The Robinhood service was developed by Purple Ventures Co., a subsidiary of SCB 10X – itself a holding company of Thailand’s Siam Commercial Bank (SCB Group).
As part of Siam Commercial Bank’s corporate social responsibility initiative, the company stepped in to help Thai street food stalls, which it said were often charged a fee of up to 30-35 per cent of each order, increase online deliveries and profits using the cloud.
“The restaurant industry continues to experience unprecedented difficulties,” Purple Ventures managing director Srihanath Lamsam said. “By developing Robinhood as a food delivery app that food stall owners can leverage, Purple Ventures is helping food stall vendors, which would normally rely on foot traffic, continue to sell during the pandemic, when customers are ordering meals online rather than walking to food stalls.

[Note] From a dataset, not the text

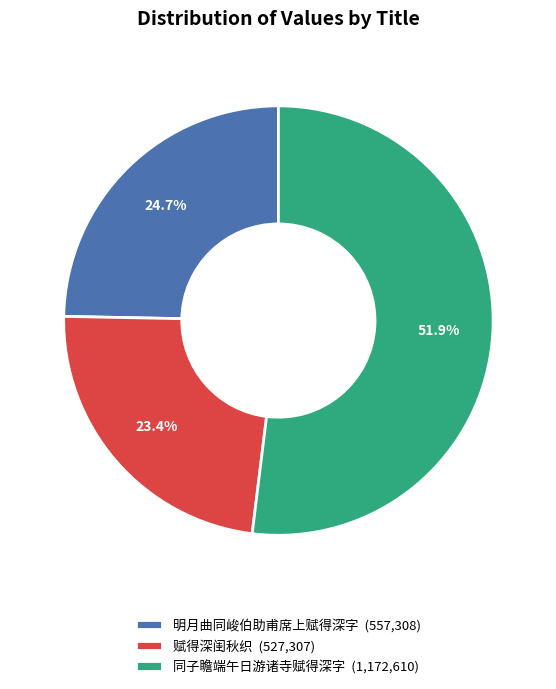

Rank the categories by value from lowest to highest.

赋得深闺秋织 (527,307), 明月曲同峻伯助甫席上赋得深字 (557,308), 同子瞻端午日游诸寺赋得深字 (1,172,610)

“By not levying application or gross profit fees, Purple Ventures is making it affordable for food stall vendors to list their meal options on the app.
“AWS enables us to cost-effectively scale our technology infrastructure as we grow, which supports our plans to onboard more delivery riders and restaurants in Bangkok and to expand to other cities to support even more small food vendors across the country,” he added.
Broadly, the app has leveraged AWS’ portfolio of cloud services, including containers, database, compute and machine learning to support restaurants, drivers and customers in Bangkok since its launch in October 2020.
The Robinhood app and underlying platform was built using the Amazon Elastic Kubernetes Service (Amazon EKS), which provides flexibility to start, run and scale Kubernetes container applications in the cloud.
In the development process, readily-available merchant, customer, rider and transaction services were integrated as the container building blocks of Robinhood, reducing app development time and cost.
The Robinhood service also uses Amazon Aurora MySQL, a relational database built for the cloud, to process up to 3,000 food orders per minute.
Additionally, using AWS Batch, Robinhood can run hundreds of thousands of batch computing jobs in the cloud, which is said to improve customer experience by quickly processing user requests.
Moreover, Robinhood uses Amazon SageMaker, a fully managed service for building, training and deploying machine learning models, to deliver personalised restaurant recommendations to over 926,000 customers.
According to Conor McNamara, AWS ASEAN managing director, by leveraging AWS’ portfolio of cloud services to develop new offerings, Purple Ventures is helping tens of thousands of food stalls grow their customer base through Robinhood.
“AWS is pleased to have helped Purple Ventures quickly create its Robinhood app, which uses cloud technology to expand opportunities for street food stalls in Thailand,” he said.
In July last year, CAT Telecom became another Thai organisation to leverage AWS, unveiling plans to capitalise on increased appetite for cloud adoption in the country, employing AWS Outposts to target enterprise and public sector customers.
Fresh from being appointed as an expert provider, the Bangkok-based business positioned the managed service offering at organisations seeking to keep data in-country, across key sectors such as healthcare, financial services and manufacturing.
“Outposts will benefit customers that are running workloads on-premises and looking for options to migrate to a cloud provider without compromising data sovereignty,” Dr Wongkot Vijacksungsithi, senior executive and vice president of Digital Business at CAT Telecom, said at the time. “By processing and storing data within country, Outposts will remove a major roadblock for our customers in adopting cloud technology."
AWS launched Outposts in Thailand and Malaysia in late June last year, building on Southeast Asia momentum to provide a fully managed service through specialist channel partners.